Top of Information

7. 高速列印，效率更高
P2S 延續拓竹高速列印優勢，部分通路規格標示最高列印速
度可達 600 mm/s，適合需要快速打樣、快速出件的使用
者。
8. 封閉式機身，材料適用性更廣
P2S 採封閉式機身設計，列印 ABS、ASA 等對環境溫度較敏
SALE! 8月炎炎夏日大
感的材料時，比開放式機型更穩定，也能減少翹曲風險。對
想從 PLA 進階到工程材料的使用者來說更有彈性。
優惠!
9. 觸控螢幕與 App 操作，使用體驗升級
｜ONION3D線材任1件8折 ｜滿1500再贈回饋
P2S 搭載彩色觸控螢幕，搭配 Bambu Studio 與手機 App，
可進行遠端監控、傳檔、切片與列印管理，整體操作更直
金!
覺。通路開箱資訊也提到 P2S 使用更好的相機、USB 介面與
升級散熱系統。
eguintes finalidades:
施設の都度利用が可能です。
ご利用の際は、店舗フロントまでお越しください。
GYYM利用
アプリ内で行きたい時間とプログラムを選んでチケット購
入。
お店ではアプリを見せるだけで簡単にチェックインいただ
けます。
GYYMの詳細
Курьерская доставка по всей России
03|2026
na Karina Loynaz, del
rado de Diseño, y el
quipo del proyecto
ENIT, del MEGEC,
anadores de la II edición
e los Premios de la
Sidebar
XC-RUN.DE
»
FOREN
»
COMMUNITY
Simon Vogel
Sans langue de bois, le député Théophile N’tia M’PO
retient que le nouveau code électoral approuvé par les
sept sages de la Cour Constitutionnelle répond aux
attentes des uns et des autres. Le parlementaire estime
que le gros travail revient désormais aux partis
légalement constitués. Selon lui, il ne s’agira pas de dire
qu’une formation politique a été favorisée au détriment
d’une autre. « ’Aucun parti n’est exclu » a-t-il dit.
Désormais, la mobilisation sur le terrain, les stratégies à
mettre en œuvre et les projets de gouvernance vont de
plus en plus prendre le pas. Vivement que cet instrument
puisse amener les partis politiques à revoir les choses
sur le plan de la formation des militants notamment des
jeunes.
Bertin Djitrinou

Bottom of Information

> [What the task asks]:
Return each line of the listing above unchanged, from first to last.

> [Expected output]:
7. 高速列印，效率更高
P2S 延續拓竹高速列印優勢，部分通路規格標示最高列印速
度可達 600 mm/s，適合需要快速打樣、快速出件的使用
者。
8. 封閉式機身，材料適用性更廣
P2S 採封閉式機身設計，列印 ABS、ASA 等對環境溫度較敏
SALE! 8月炎炎夏日大
感的材料時，比開放式機型更穩定，也能減少翹曲風險。對
想從 PLA 進階到工程材料的使用者來說更有彈性。
優惠!
9. 觸控螢幕與 App 操作，使用體驗升級
｜ONION3D線材任1件8折 ｜滿1500再贈回饋
P2S 搭載彩色觸控螢幕，搭配 Bambu Studio 與手機 App，
可進行遠端監控、傳檔、切片與列印管理，整體操作更直
金!
覺。通路開箱資訊也提到 P2S 使用更好的相機、USB 介面與
升級散熱系統。
eguintes finalidades:
施設の都度利用が可能です。
ご利用の際は、店舗フロントまでお越しください。
GYYM利用
アプリ内で行きたい時間とプログラムを選んでチケット購
入。
お店ではアプリを見せるだけで簡単にチェックインいただ
けます。
GYYMの詳細
Курьерская доставка по всей России
03|2026
na Karina Loynaz, del
rado de Diseño, y el
quipo del proyecto
ENIT, del MEGEC,
anadores de la II edición
e los Premios de la
Sidebar
XC-RUN.DE
»
FOREN
»
COMMUNITY
Simon Vogel
Sans langue de bois, le député Théophile N’tia M’PO
retient que le nouveau code électoral approuvé par les
sept sages de la Cour Constitutionnelle répond aux
attentes des uns et des autres. Le parlementaire estime
que le gros travail revient désormais aux partis
légalement constitués. Selon lui, il ne s’agira pas de dire
qu’une formation politique a été favorisée au détriment
d’une autre. « ’Aucun parti n’est exclu » a-t-il dit.
Désormais, la mobilisation sur le terrain, les stratégies à
mettre en œuvre et les projets de gouvernance vont de
plus en plus prendre le pas. Vivement que cet instrument
puisse amener les partis politiques à revoir les choses
sur le plan de la formation des militants notamment des
jeunes.
Bertin Djitrinou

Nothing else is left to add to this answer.